▶ _SOURCE MATERIAL_
★ ★ ★ ★ ★ ★ ★

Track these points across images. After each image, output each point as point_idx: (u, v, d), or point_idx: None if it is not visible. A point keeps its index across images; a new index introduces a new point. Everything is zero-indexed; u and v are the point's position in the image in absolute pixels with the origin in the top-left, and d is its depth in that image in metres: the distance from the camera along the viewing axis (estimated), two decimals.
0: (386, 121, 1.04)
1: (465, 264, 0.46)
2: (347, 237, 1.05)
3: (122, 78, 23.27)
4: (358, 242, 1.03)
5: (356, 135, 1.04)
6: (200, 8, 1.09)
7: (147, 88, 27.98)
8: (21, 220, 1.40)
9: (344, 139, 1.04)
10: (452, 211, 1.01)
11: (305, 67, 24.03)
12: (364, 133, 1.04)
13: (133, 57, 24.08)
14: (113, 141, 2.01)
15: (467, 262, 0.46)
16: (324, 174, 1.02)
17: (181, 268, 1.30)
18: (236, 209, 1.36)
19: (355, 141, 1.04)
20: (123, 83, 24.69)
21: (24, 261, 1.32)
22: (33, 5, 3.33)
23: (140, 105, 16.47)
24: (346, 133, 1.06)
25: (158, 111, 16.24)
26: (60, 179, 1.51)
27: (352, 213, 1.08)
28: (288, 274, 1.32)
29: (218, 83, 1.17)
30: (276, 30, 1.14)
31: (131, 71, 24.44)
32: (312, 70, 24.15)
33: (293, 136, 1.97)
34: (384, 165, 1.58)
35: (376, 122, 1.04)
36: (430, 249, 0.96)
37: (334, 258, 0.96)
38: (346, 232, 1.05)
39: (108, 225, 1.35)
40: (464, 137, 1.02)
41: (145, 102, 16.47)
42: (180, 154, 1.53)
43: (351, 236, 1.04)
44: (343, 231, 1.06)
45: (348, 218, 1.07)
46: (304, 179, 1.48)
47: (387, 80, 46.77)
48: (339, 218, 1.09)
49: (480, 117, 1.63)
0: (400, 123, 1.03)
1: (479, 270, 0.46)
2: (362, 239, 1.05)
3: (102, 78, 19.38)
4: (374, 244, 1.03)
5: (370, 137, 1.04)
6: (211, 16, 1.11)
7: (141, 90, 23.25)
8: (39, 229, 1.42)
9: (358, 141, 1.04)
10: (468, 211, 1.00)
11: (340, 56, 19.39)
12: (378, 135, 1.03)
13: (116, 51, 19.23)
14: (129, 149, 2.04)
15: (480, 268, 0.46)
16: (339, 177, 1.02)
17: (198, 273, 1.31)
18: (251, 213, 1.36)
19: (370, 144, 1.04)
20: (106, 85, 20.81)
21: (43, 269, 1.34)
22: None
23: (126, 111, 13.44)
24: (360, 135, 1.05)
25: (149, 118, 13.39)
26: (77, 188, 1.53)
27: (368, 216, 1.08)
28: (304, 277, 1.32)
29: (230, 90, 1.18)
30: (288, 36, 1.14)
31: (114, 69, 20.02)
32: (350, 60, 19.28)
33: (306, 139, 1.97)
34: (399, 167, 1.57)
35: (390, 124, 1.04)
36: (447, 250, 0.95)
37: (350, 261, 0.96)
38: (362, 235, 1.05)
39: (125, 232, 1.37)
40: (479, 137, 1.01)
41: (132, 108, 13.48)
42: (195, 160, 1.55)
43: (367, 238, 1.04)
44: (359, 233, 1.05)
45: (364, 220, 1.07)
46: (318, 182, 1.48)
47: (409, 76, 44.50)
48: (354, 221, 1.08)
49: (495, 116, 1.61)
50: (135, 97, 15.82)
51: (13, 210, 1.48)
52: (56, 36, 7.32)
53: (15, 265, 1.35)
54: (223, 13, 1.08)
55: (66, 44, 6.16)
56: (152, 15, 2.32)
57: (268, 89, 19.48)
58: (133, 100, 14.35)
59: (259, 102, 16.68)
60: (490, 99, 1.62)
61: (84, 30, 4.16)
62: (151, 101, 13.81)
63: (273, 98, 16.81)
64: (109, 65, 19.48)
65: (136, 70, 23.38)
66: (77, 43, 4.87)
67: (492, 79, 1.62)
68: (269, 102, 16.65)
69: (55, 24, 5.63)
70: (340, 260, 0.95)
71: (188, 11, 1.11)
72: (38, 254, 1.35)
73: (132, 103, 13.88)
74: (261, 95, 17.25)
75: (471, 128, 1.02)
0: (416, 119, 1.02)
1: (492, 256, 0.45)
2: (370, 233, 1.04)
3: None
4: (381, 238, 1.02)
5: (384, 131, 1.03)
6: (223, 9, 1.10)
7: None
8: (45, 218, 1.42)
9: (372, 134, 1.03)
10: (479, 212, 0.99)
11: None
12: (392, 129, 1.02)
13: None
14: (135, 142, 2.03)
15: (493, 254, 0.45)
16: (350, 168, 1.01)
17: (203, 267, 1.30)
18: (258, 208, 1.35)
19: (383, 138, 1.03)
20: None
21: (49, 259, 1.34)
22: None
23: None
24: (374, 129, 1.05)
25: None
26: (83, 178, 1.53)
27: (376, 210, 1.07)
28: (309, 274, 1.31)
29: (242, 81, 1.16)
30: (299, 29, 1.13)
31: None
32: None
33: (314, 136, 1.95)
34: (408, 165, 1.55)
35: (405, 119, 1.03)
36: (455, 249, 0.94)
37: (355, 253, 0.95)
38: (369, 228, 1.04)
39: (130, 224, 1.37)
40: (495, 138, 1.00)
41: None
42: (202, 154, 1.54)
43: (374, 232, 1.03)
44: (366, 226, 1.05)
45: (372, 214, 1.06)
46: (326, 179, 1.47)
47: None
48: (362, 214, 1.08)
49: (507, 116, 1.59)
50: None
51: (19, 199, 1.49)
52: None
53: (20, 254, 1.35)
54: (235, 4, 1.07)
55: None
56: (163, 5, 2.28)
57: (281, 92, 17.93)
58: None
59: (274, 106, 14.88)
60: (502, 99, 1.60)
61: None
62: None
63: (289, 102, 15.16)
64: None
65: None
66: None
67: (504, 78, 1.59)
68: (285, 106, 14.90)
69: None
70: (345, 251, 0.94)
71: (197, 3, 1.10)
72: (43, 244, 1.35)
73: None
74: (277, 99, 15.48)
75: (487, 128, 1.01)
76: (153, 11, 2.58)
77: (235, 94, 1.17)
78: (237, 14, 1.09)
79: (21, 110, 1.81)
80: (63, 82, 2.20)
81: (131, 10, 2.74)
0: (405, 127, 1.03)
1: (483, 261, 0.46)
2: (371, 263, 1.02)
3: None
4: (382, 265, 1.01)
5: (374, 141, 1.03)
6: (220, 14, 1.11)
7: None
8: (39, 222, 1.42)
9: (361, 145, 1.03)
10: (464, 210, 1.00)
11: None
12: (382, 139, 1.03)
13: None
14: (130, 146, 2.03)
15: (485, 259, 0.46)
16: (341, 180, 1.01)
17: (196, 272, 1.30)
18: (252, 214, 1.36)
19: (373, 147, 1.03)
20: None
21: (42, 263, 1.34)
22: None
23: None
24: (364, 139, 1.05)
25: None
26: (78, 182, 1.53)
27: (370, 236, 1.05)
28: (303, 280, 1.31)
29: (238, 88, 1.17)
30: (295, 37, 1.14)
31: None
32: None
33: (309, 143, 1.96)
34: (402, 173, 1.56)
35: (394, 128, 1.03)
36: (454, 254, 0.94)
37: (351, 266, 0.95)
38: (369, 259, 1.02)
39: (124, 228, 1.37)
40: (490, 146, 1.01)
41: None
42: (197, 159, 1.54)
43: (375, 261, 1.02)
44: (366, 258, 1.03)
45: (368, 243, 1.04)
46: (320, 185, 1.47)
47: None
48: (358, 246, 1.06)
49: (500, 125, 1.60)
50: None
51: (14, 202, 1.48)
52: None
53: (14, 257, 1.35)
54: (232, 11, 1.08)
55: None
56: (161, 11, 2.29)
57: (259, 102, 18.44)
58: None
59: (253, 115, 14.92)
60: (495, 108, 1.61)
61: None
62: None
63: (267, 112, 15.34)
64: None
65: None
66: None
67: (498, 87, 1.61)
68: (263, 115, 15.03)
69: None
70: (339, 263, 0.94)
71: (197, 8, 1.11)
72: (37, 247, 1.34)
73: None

★ ★ ★ ★ ★ ★ ★

Using the entries above, repeat only the lines from the one containing "35: (376, 122, 1.04)" through the one containing "48: (339, 218, 1.09)", end lines included.

▶ _RESPONSE FOR THIS EXERCISE_
35: (376, 122, 1.04)
36: (430, 249, 0.96)
37: (334, 258, 0.96)
38: (346, 232, 1.05)
39: (108, 225, 1.35)
40: (464, 137, 1.02)
41: (145, 102, 16.47)
42: (180, 154, 1.53)
43: (351, 236, 1.04)
44: (343, 231, 1.06)
45: (348, 218, 1.07)
46: (304, 179, 1.48)
47: (387, 80, 46.77)
48: (339, 218, 1.09)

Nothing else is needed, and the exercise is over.